Crystal are a different type of company though. Their website and the pitiful excuse for forums linked from there show that they are a closed community. The community is a resource from which they pull money and push new products out to. Questions on their forums sometimes go unanswered [even when repeated every few months it seems] and the information on their site is a marketing tool rather than a customer tool. I’m not going to like using Crystal I suspect.

So the trick isn’t open-source, that’s just an early 80s grumble that Stallman is still having. It’s open-communities [and I’m pretty sure people have said this all before].

The JCP need to get this. Companies need to get this. I don’t want to take part in your community if you’re turning me into a minion.

JPE on the Z-C760 working..

Sunday, August 17th, 2003

Spent the day messing with the Zaurus. First I got ZTailGunner and Java-Othello running on the c760. The speed of ZTailGunner has to be adjusted so it is playable. It pauses for 50 ms currently, moving to 150 or so seems to make it usable. Faster chip I guess. Java-Othello worked well enough.

I kind have a script for porting these things, but it needs to handle more types of java-install scripts to be of use.
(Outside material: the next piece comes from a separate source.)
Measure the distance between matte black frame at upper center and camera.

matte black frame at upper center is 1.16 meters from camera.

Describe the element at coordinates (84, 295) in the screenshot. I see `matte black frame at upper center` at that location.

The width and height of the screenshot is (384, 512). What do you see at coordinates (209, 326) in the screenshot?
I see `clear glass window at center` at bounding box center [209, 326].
Then I tried to get it all working on the Z itself. My script worked nicely, but the ipkg-build script doesn’t. ‘tar’ doesn’t have -z and the -C feature behaves differently, this is all under busybox. I think I have it working, but the ipk file it creates doesn’t show under the install screen after it’s clicked on. Still unsure why that occurs.

So next I moved onto JPE, the Java Psion Editor that got me into open source. I tried to use the Eclipse plugin to build ipk’s, but it’s weak. It doesn’t include dependencies, and of course it doesn’t know that I need the evm2 hack. So I ended up using to part of the work then setting the rest up by hand. Transfered it over with a jpe.properties [first task is to put that in the jar and look up on the classpath (the psion used to have a bug there)].

And it works! Running on the cmd line is best as the Z doesn’t try to force it into PDA mode. Unsure exactly what it is that makes it do that on old apps. Still, parts work well :)

The compiler doesn’t. Time to integrate a few command line compiler names in and let the user choose in the options. Also need to finish swapping any remaining hard-coded backslashes [another psion bug I think]. It doesn’t compile, it doesn’t run, but at least it edits happily.

Java on Z documents…

Saturday, August 16th, 2003

Wandered the japanese c7×0 site. Must learn to read japanese.
Found this:

http://more.sbc.co.jp/slj/doc/jeode/jeode_tips.asp

and of course the main old ones:

http://java.sun.com/products/personaljava/javacheck.html

http://www.zaurus.com/dev/support/jaav.htm which has some interesting PDFs, most especiallyt a 5500 to 5600 changes file, which I suspect will shed some light on a few questions of mine

I suspect most things will be learned either by learning to converse in japanese [could take a while I suspect] or by learning the Z’s filesystem utterly and using the existing programs as examples.

As a sidenote, thekompany.rom has add-on ipk’s of Opera and the Hancom software, so very tempting to find out why they won’t run on OpenZaurus [I’m sure there’s some kind of security].